Yusril sebelumnya mengatakan bahwa Serge Atlaoui tidak jadi dieksekusi mati di Indonesia karena Serge bakal dipindahkan penahanannya ke Prancis.

"Pemerintah Indonesia memutuskan untuk tidak melakukan eksekusi terhadap narapidana tersebut dan sepakat untuk memindahkannya ke Prancis," ujar Yusril Ihza Mahendra di Kantor Kemenko Kumham Imipas RI, Jakarta, Jumat, 24 Januari 2025.

Lapas Kelas II A Pasir Putih di Pulau Nusakambangan, Cilacap, Jawa Tengah

Photo :
  • ANTARA FOTO/Idhad Zakaria

"Dan Pemerintah Prancis menyepakati, menyetujui dan menghormati, menyetujui menandatangani Practical Arrangements ini," sambungnya.

Setelah sepakat dan resmi dipulangkan, Yusril menyebutkan bahwa kewenangan penahanan Serge Atlaoui diserahkan kepada pemerintah Prancis.

"Dan setelah dikembalikan atau setelah dipindahkan ke Prancis maka tanggung jawab terhadap pemindahan narapidana atas nama Serge Atlaoui diserahkan kepada pemerintah Prancis," ucap Yusril.

Eks ketua umum Partai Bulan dan Bintang (PBB) itu, menyebut tanggung jawab pemerintah Indonesia hanya sampai mengantarkan di bandara penerbangan pemindahan penahanan Serge Atlaoui.

"Tanggung jawab pemerintah Indonesia adalah mengantarkan yang bersangkutan sampai ke bandara, masuk ke pesawat terbang dan dia dijemput oleh aparat kemanan dari Pemerintah Prancis sampai pulang ke negaranya," tukasnya.

Pada tahun 2005, Atlaoui, seorang tukang las, ditangkap di sebuah pabrik narkoba rahasia di luar Jakarta. Pihak berwenang menuduhnya sebagai "ahli kimia" di lokasi tersebut. Sementara itu, ayah empat anak ini tetap bersikukuh tidak bersalah, dan mengklaim bahwa ia sedang memasang mesin di tempat yang ia duga adalah pabrik akrilik.
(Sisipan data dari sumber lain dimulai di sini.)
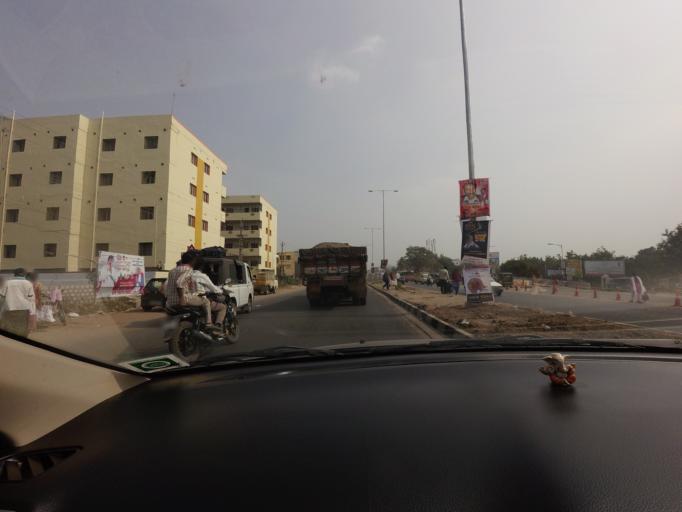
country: IN
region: Andhra Pradesh
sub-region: Krishna
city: Yanamalakuduru
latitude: 16.4795
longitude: 80.6986
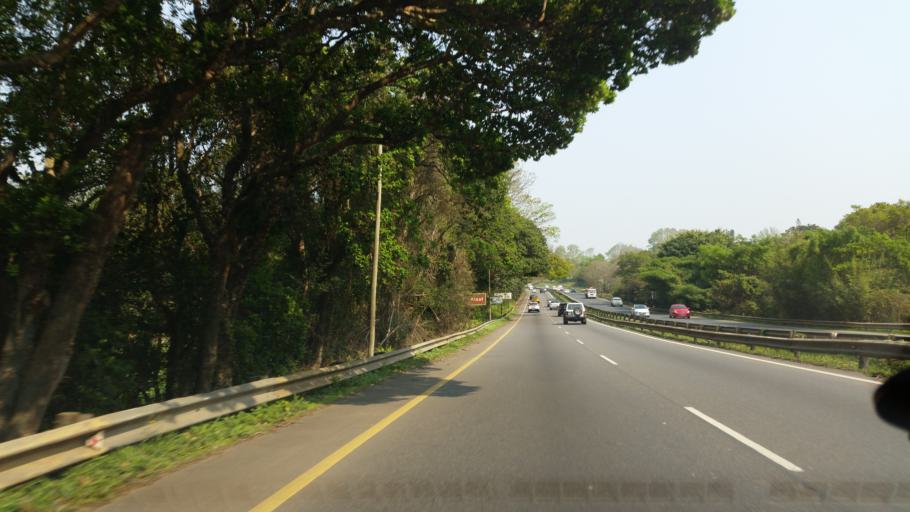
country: ZA
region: KwaZulu-Natal
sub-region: eThekwini Metropolitan Municipality
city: Berea
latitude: -29.7938
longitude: 30.8295
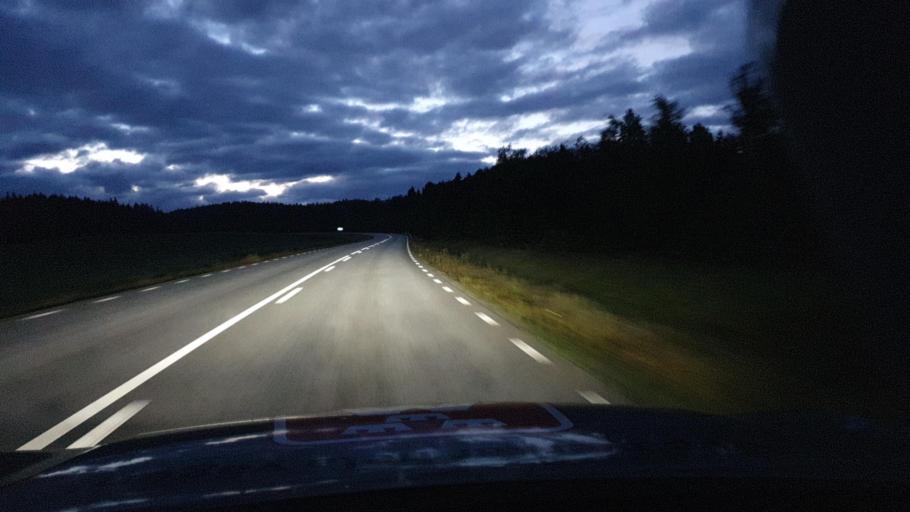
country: SE
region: OErebro
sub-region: Karlskoga Kommun
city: Karlskoga
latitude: 59.4386
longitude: 14.5126
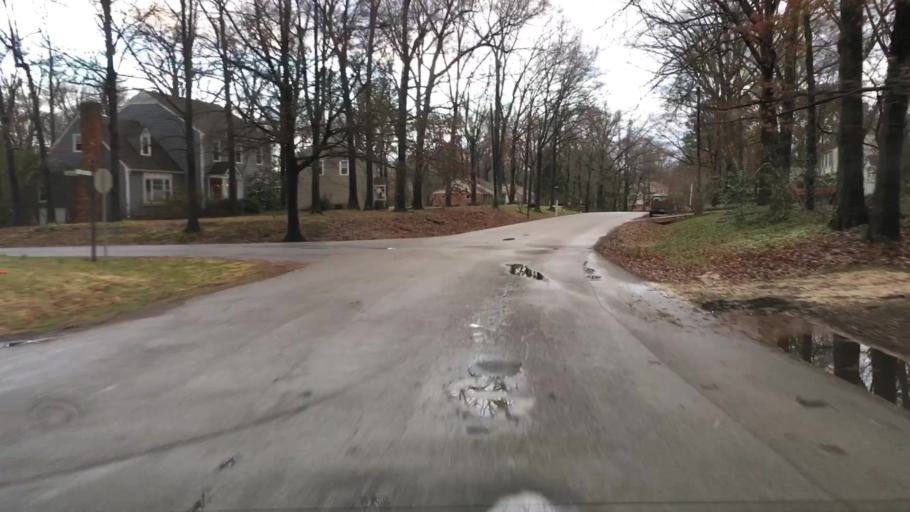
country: US
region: Virginia
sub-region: Chesterfield County
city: Bon Air
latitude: 37.5157
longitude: -77.6210
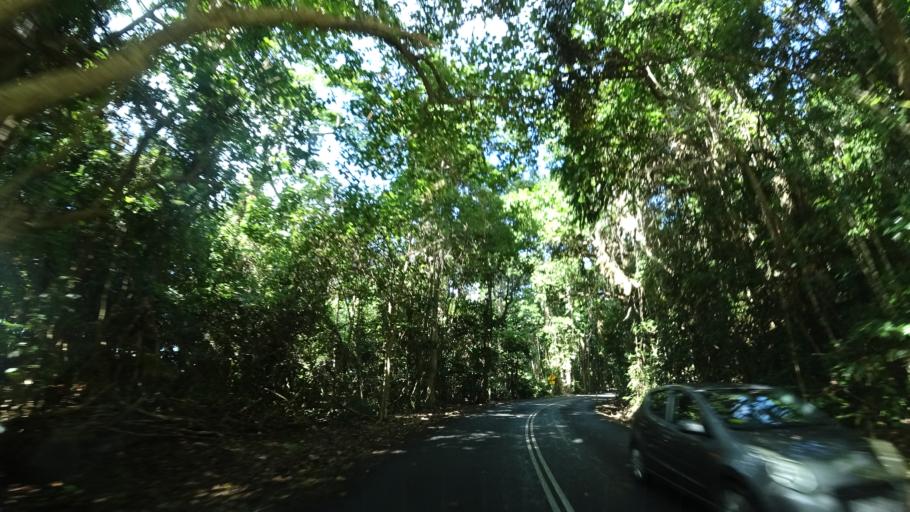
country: AU
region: Queensland
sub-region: Cairns
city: Port Douglas
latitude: -16.1121
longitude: 145.4571
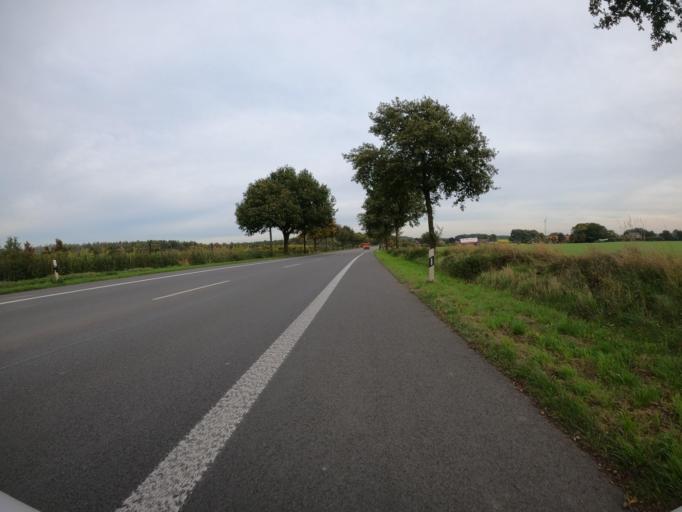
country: DE
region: North Rhine-Westphalia
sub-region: Regierungsbezirk Dusseldorf
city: Schermbeck
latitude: 51.6971
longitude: 6.8948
Hukum narkoba terberat di dunia

Awalnya ia dijatuhi hukuman penjara seumur hidup, tetapi Mahkamah Agung pada tahun 2007 menaikkan hukumannya menjadi hukuman mati setelah naik banding.
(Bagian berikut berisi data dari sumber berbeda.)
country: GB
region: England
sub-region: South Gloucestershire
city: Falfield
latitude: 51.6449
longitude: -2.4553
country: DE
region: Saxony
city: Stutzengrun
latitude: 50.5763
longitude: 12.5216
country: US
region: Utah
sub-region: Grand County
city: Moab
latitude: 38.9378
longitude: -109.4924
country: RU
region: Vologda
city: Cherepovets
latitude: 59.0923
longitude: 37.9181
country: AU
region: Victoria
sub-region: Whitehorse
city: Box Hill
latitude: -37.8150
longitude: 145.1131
Indonesia yang berpenduduk mayoritas Muslim memiliki beberapa hukum narkoba terberat di dunia dan pernah mengeksekusi warga negara asing di masa lalu.

Atlaoui ditahan di pulau Nusakambangan di Jawa Tengah, yang dikenal sebagai "Alcatraz" Indonesia, setelah dijatuhi hukuman mati, tetapi ia dipindahkan ke kota Tangerang, sebelah barat Jakarta, pada tahun 2015 sebelum bandingnya.

Tahun itu, ia dijadwalkan dieksekusi bersama delapan pelanggar narkoba lainnya, tetapi mendapat penangguhan hukuman sementara setelah Paris meningkatkan tekanan, dengan pihak berwenang Indonesia setuju untuk membiarkan banding yang tertunda berjalan sesuai rencana.

Dalam banding tersebut, pengacara Atlaoui berpendapat bahwa presiden saat itu Joko Widodo tidak mempertimbangkan kasusnya dengan benar karena ia menolak permohonan grasi Atlaoui, yang biasanya merupakan kesempatan terakhir terpidana mati untuk menghindari regu tembak.

Namun, pengadilan menegakkan keputusan sebelumnya bahwa pengadilan tidak memiliki yurisdiksi untuk mendengarkan tantangan atas permohonan grasi itu.